EXTRACT PROVIDED:
The decline of the traditional office: Are smarter ways of working the replacement?

PLACEmaking

With the traditional office lease in demise, Alison White of PLACEmaking looks at what is emerging as a replacement in terms of smarter working

Commercial letting agents are reporting the rapid demise of the conventional office lease and the increase in demand for more flexible terms and altogether new workspace solutions. With the trend growing for businesses to temporarily contract resources to cope with changing volumes of workload plus the outsourcing of specialist content, the days of predictable office space requirements based on a static headcount is over. As a result, in place of long-term commitment to ever-increasing rent rises and skyrocketing service charges, new solutions are being sought that allow organisations to be nimbler, flexing in response to the consequences of political and economic uncertainty but also increased acceptance of newer, smarter ways of working.

Working remotely and workspaces

The typical working week has been changing for some time. In place of Monday to Friday, Monday to Thursday has become increasingly common with “work-where-you-like” on a Friday and ad-hoc use of home and camping in high street cafes becoming the new norm, enabled by remote access to information and communications. As this pattern has matured, working remotely has expanded beyond just Fridays, with organisations becoming increasingly aware that the expense of providing underutilised space and services is unsustainable. Whilst in the past they would have assumed that if they can’t see their staff how would they know they were actually working; enlightened managers have recognised that productivity can’t be measured simply by presenteeism.

Many organisations are accepting that in place of imposing the misery of pointless commuting every day, they need to actively support their staff have a greater choice of where they work for at least part of their week. An appetite for new more flexible property solutions has emerged with businesses adopting a smaller footprint of their own core branded space with a distributed network of time charged serviced offices, local to where their resources live.

Travelling to the traditional office

Whilst employer focused cost control pressures are inevitably fuelling the demand for more flexible property solutions, it is the significant change in our attitude to what ‘going to work’ means and workforce demands for a better work-life balance that underpins the momentum for a rethink in where and in what sort of environments we want to work. Whilst in some places there is an on-going battle still raging about what’s the best office solution either open-plan or cellular solutions, the reality is physically going to the ‘office’ is rapidly becoming less of a daily necessity and more just one of many options.

DATASET EXCERPTS:
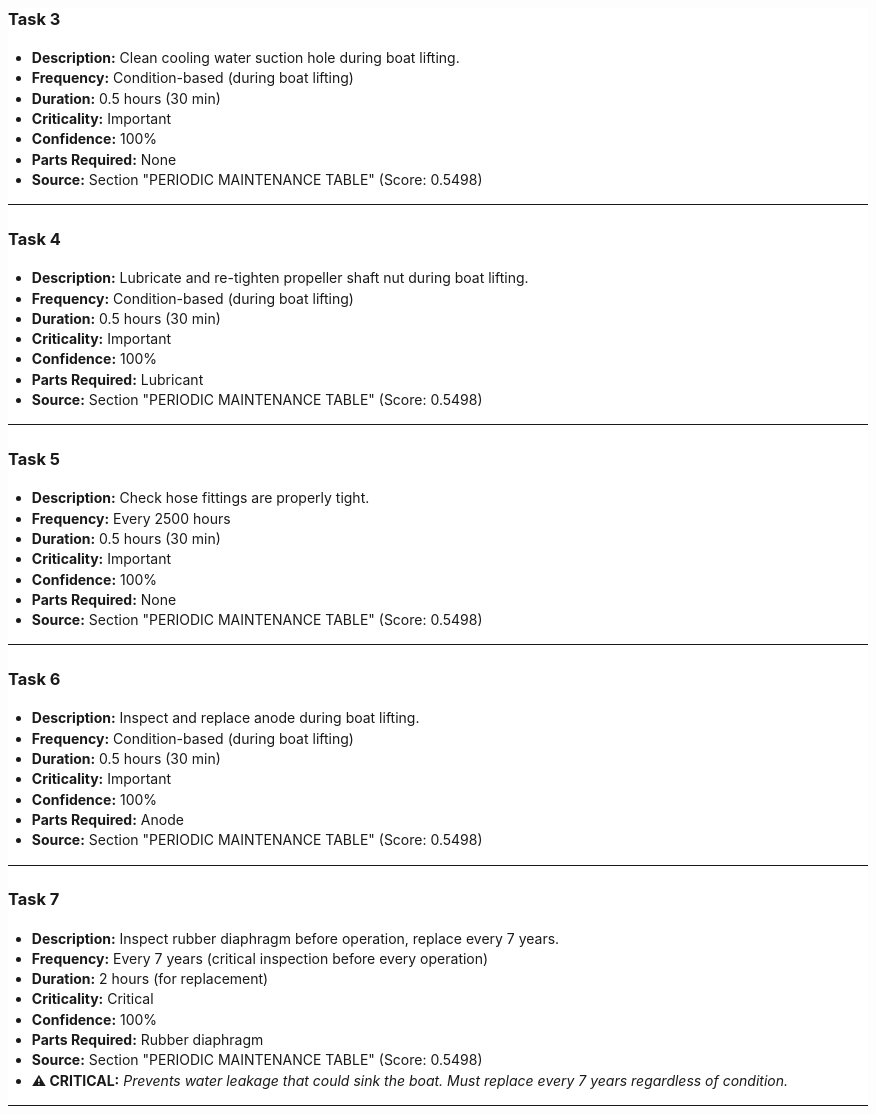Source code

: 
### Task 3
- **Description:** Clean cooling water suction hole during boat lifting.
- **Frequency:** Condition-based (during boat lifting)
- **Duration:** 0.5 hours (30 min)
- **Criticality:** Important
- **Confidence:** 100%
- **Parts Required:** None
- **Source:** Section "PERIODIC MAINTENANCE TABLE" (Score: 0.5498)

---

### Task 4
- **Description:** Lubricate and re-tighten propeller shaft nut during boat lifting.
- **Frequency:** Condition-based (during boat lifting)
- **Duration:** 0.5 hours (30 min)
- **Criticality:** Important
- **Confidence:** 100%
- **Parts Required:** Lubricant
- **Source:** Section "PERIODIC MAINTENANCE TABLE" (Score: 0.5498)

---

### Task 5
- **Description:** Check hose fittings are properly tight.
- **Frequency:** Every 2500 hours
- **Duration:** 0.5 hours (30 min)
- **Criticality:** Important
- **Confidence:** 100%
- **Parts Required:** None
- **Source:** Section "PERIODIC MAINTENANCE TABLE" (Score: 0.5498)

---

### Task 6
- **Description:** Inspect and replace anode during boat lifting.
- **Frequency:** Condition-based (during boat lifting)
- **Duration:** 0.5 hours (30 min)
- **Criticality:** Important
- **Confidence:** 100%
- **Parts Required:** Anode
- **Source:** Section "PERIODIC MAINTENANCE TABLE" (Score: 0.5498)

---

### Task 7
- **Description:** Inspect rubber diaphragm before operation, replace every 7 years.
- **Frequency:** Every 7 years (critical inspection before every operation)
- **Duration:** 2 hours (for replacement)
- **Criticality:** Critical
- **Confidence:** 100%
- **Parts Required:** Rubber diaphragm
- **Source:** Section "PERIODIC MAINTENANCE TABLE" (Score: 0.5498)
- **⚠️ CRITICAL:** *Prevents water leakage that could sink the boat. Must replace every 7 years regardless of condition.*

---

--

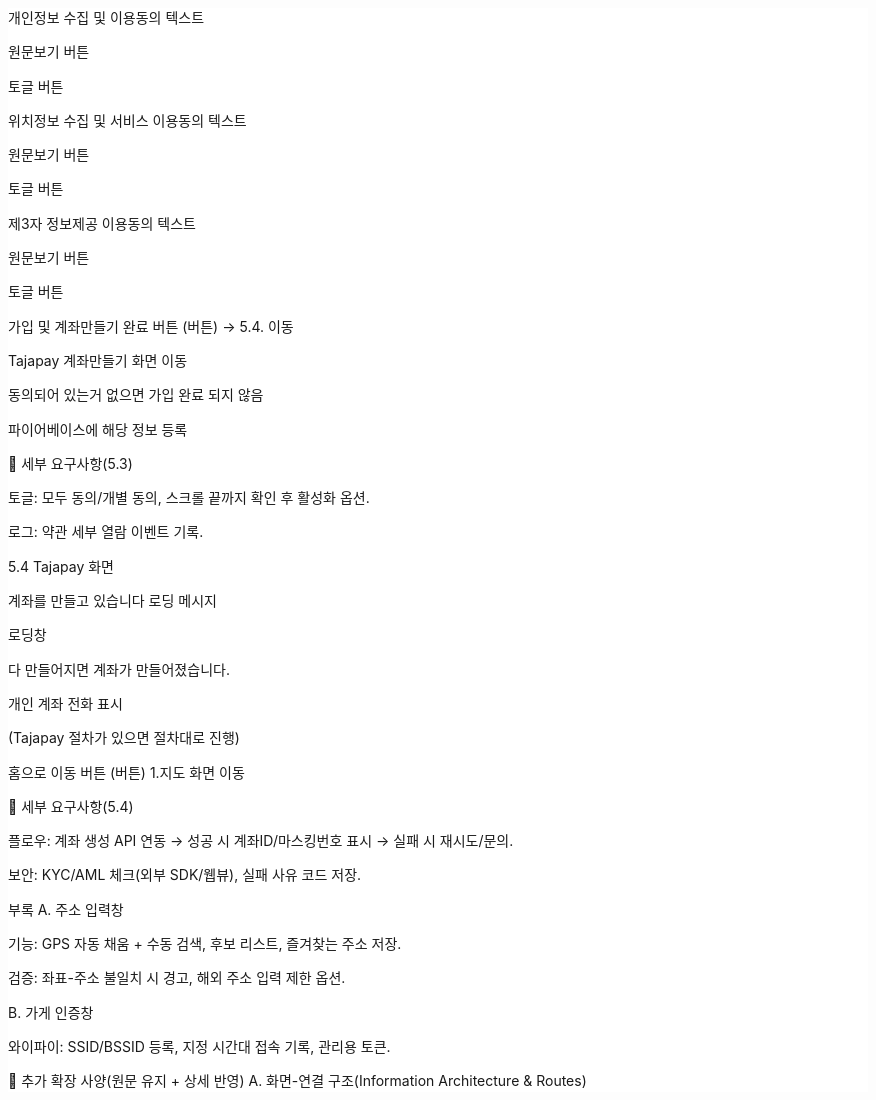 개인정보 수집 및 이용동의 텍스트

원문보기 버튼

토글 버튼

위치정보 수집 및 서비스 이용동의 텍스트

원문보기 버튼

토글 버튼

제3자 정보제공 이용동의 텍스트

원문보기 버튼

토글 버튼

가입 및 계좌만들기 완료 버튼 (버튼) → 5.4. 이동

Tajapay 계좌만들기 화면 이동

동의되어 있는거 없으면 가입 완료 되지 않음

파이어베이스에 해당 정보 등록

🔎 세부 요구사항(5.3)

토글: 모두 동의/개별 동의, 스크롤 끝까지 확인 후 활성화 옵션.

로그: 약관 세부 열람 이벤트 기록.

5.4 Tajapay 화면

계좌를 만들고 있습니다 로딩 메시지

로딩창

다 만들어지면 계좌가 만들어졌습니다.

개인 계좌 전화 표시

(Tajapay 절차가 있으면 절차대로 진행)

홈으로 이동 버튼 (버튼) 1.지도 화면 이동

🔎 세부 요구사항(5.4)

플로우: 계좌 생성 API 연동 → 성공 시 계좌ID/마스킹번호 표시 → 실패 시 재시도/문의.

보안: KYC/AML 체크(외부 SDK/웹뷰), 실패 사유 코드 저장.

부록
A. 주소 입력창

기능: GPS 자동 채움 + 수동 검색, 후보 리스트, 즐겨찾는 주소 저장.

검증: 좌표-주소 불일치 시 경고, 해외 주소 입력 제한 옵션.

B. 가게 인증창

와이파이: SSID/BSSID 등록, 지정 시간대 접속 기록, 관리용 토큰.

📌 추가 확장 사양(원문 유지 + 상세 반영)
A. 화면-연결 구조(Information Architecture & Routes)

WORK INSTRUCTIONS:
[a] In the article on the decline of the traditional office, which day of the week does the text say has become "work-where-you-like"?
[b] Resume the article on the decline of the traditional office, picking up right after its final sentence.

SOLVED TASKS:
[a] Friday.

[b]
Such options have expanded beyond the simple alternatives to the office, i.e. just home or the local coffee shop to now include independently owned and operated workplace ‘clubs’. Unlike the ‘serviced office’ providers that have been around for some time, new providers are delivering a fresher new offer. Paid for on monthly subscription, these workspaces offer characterful places in contrast to the ‘vanilla’ serviced offices of the past. Where once these new ‘funky solutions’ were regarded as relevant only to the start-up tech and creative industries and even for them a passing fad, these new clubs are attracting a wider range of users because of their warm, friendly, contemporary styled modern mix of eclectic interiors with exceptional technology, connectivity and service infrastructure.

The trend for using these solutions has expanded into more of the mainstream and enterprises of all sizes and shapes now regard them as a legitimate part of their broader accommodation solution. Whilst some may regard ‘cute’ co-working clubs filled with the ubiquitous whiff of fresh coffee and inevitable table football machine as a bit of a cliché relevant to the ‘snowflake’ generation, many of the subscription users of such places are in fact full-time mainstream corporate businesses staff or their specialist contractors.

What’s the attraction and what’s the risk?

It’s not difficult to appreciate the tangible financial benefits of reducing the traditionally leased office to a minimum supplemented by these flexible office clubs. In terms of attraction to the individual though, it’s more complex. In part, the attraction is avoiding unnecessary commuting and avoiding the frequently reported loneliness and isolation when working from home but it’s more than that, it’s about being part of something that the corporate office rarely if ever achieves. It’s about stimulation, inspiration and motivation and most importantly, unlike when confined to a single employer-owned office, if you don’t feel you’re getting what you want from one workplace, you can simply end your subscription and move on the next one. Institutional office politics don’t apply in these places either which means, however, senior or junior your grade, everyone has the same rights and behavioural obligations. Employees of one organisation co-work quite happily alongside others, from the large and long-established organisations to minnow brand new enterprises, all without the physical boundaries of walls or management constraints.

Why people prefer these informal workspaces

Listen carefully to why people prefer these informal workspaces to their employer’s offices, and they include:

  • Ease of access, avoiding commuting;
  • Stimulating environment, like-minded co-workers;
  • Enterprising culture;
  • Informal atmosphere, dress code, attitude;
  • Contemporary design;
  • Modern food, art, music offer;
  • Lack of corporate stamp;
  • Emphasis on a characterful environment;
  • Technologies that work;
  • No hierarchy and office politics;
  • They’re just happier when they’re there.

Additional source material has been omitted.